The compliance in our study was moderate to good and similar to the
compliance in most other studies.13,15-18,21,28 Compliance
was aided by newsletters, which emphasized points such as the importance of
wearing hip protectors at night. In addition, the unannounced visits may have
had a small positive effect because noncompliant participants were encouraged
to wear hip protectors at the end of the visit. The compliance at the unannounced
visits changed from 61% to 37% during follow-up. At the moment of hip fracture,
22% of the participants were wearing a hip protector (4/18 participants).
An important reason for this discrepancy in compliance is that fewer than
16% of the participants were wearing hip protectors at night, and 4 hip fractures
in the intervention group occurred late in the evening or early in the morning.

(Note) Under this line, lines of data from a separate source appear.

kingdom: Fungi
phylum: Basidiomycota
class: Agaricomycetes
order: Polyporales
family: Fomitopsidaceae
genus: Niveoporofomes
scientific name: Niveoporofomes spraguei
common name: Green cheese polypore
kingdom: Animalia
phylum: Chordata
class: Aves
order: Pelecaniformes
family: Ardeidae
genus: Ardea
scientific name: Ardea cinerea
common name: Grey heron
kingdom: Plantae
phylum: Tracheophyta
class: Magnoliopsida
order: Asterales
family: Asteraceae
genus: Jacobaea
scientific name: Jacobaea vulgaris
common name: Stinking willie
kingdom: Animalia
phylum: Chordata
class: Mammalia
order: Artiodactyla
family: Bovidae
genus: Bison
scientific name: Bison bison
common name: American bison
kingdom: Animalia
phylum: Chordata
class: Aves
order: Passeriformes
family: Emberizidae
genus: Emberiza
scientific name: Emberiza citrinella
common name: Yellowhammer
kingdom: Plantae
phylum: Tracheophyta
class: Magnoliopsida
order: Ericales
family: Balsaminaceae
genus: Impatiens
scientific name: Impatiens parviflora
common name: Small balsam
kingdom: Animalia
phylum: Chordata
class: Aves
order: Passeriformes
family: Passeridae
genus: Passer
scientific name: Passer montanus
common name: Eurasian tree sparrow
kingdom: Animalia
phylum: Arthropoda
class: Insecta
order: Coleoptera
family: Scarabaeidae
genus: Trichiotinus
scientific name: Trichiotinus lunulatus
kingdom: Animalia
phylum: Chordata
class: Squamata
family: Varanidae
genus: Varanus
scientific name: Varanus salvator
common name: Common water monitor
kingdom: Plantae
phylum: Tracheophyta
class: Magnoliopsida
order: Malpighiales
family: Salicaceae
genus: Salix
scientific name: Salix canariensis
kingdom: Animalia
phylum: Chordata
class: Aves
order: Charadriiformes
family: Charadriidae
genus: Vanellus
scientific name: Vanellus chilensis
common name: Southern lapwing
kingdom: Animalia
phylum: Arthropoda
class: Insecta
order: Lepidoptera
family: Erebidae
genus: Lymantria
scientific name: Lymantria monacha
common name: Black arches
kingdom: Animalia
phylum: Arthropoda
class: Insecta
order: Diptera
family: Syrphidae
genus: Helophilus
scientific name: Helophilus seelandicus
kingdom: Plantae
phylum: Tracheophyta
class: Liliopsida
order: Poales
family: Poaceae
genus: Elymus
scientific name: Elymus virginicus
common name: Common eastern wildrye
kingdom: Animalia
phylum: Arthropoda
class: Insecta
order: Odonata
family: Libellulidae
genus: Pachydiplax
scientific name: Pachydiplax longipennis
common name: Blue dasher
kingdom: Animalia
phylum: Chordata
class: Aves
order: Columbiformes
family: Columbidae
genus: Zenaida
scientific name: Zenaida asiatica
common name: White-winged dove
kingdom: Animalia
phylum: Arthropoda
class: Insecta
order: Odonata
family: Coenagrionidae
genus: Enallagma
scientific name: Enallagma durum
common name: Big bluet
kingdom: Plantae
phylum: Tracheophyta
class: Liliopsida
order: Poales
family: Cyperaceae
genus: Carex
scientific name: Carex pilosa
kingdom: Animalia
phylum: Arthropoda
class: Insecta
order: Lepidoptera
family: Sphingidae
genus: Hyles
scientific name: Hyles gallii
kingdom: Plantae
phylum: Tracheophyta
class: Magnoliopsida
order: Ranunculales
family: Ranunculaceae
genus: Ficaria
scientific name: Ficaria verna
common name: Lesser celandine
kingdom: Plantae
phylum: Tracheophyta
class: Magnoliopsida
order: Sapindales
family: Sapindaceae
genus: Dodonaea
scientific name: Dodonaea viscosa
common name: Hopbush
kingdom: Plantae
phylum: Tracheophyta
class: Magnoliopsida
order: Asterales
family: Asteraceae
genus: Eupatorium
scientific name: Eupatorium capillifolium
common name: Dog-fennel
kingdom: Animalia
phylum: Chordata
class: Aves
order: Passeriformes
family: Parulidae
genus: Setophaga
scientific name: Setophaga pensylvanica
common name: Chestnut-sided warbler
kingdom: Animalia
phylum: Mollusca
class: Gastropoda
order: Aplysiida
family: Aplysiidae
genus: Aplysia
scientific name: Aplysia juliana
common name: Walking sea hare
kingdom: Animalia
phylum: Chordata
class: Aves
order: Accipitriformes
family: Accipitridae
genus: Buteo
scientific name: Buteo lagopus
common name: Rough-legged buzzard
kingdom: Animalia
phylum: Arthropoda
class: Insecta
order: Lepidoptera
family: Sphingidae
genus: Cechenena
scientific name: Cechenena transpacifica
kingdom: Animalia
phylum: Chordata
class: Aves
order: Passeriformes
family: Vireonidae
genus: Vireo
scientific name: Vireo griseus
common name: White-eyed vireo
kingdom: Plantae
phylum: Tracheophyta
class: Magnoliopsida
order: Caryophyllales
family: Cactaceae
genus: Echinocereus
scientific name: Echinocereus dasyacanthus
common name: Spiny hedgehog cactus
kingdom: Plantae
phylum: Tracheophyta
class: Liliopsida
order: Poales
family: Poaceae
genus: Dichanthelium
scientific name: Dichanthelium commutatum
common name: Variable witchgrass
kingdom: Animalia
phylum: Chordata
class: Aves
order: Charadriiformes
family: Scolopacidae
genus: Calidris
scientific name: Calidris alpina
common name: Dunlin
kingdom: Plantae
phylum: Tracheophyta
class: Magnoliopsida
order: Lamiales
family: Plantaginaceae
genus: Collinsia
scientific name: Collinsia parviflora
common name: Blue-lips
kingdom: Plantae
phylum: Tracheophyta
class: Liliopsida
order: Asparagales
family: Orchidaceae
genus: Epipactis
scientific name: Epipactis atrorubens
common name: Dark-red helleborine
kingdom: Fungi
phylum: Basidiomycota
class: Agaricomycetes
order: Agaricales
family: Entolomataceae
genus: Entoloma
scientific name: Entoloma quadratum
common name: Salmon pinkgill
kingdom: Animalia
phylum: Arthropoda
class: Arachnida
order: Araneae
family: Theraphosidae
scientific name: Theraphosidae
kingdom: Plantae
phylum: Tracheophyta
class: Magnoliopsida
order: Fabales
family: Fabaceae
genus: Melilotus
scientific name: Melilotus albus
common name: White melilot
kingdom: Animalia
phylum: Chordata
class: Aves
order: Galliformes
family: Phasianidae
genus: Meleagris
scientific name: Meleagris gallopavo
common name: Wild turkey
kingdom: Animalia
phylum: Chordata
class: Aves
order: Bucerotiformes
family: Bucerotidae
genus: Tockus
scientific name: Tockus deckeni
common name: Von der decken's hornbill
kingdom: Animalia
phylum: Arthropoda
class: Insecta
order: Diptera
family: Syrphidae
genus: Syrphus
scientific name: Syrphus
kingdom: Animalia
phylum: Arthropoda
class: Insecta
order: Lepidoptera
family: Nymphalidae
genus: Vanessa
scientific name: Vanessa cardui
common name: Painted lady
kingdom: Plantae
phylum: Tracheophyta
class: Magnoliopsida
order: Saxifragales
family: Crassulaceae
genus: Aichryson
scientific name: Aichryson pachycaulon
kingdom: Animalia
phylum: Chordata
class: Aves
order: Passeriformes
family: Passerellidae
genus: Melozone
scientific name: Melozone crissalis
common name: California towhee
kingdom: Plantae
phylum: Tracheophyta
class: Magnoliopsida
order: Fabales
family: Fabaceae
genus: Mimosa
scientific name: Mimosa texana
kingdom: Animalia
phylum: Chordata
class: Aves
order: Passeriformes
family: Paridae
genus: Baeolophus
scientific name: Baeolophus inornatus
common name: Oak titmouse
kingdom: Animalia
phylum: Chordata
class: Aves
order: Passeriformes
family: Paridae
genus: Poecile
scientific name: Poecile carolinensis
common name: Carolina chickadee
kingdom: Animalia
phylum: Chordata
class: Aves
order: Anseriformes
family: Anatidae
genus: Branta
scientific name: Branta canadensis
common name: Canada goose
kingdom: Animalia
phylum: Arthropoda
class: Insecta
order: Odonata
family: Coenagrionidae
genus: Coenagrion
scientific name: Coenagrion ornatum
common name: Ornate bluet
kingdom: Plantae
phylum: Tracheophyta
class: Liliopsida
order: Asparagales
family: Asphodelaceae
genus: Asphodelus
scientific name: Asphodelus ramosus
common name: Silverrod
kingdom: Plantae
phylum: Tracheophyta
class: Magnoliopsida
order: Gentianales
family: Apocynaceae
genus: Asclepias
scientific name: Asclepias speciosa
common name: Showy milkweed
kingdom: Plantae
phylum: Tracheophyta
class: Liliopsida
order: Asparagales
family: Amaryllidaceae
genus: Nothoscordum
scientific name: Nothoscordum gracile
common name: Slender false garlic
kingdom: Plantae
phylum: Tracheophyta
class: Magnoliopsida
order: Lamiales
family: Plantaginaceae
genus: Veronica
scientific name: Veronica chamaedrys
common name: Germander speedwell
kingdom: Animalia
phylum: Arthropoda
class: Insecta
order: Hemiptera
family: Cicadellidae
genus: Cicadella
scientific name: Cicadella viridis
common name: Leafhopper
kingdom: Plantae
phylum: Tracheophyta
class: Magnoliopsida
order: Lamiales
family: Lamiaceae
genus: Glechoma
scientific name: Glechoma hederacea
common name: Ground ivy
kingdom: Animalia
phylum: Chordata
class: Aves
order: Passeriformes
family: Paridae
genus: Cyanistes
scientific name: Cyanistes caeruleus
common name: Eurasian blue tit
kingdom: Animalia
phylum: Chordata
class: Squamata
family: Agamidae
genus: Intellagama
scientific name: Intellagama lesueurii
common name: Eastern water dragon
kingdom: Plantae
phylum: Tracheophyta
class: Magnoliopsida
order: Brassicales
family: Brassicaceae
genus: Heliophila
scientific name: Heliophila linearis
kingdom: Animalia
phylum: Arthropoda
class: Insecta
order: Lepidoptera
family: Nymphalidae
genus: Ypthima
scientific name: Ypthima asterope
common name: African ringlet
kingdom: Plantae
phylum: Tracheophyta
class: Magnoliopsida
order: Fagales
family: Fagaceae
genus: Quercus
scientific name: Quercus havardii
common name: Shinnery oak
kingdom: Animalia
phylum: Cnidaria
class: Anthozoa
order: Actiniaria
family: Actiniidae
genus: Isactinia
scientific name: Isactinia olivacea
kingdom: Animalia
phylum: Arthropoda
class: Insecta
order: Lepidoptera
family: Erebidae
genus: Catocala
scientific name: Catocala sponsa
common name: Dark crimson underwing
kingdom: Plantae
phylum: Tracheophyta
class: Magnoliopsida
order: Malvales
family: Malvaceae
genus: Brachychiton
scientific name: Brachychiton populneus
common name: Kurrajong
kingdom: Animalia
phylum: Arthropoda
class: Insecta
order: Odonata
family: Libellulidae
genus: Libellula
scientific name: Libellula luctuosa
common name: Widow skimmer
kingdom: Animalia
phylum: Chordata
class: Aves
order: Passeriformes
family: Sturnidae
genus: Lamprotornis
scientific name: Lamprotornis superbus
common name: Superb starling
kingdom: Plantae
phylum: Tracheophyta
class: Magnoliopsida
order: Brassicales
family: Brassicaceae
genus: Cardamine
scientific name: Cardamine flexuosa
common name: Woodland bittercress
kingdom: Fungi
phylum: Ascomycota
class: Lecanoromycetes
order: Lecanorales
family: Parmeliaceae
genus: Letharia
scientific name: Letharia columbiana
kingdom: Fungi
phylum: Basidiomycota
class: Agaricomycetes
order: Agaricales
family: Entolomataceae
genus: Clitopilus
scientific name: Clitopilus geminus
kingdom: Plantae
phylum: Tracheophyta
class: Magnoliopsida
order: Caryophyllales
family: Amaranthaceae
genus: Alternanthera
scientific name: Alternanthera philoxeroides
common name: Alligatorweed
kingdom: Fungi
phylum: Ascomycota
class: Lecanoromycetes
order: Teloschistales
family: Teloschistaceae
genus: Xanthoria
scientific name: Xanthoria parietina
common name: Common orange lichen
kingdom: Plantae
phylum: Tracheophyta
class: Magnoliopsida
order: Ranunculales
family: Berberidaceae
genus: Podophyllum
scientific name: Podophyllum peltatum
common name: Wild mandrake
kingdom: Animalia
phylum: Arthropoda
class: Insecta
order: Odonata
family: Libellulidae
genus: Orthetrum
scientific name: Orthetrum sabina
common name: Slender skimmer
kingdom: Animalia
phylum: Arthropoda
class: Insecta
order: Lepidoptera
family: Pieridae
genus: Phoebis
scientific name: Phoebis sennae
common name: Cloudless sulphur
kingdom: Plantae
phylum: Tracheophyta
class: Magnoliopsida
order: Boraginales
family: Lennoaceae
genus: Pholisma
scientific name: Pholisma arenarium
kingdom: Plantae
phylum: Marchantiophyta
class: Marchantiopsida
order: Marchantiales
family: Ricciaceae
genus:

In the study by Jantti et al,31 which was performed
in nursing home residents, 59 of 207 falls occurred during the night. Compliance
at night might increase if the hip protector is made more comfortable. Another
possibility is to combine the hip protector with other interventions, such
as a movement sensor, which alerts the nurse when the patient is getting out
of bed; a softer hip protector during the night; or fall prevention strategies.32
Another problem we encountered is that the number of hip protectors
provided was not always sufficient. In some homes, it was not possible to
wash the hip protectors during the weekends and sometimes this resulted in
a shortage, especially in persons who were incontinent of urine. In our study,
1 person fractured a hip while all hip protectors were being washed. It is
possible that persons who were noncompliant at night or due to a shortage
of hip protectors were compliant during the unannounced visits and were included
in the per protocol analysis. This may have diluted the effects of this analysis.
In future research, it would be interesting to examine whether the use
of hip protectors influences the activity level of the participant. None of
the studies to date used a sham hip protector. Because the participants and
their nurses were not masked to the intervention, it is possible that the
presence of the hip protector changed the person's activity level, and subsequently
the risk for falls and fractures.
In conclusion, the studied hip protector was not effective in preventing
hip fractures in this study. Possible causes for this lack of effectiveness
include compliance, which was moderate to good during the day, but low at
night; and lower impact effectiveness than expected.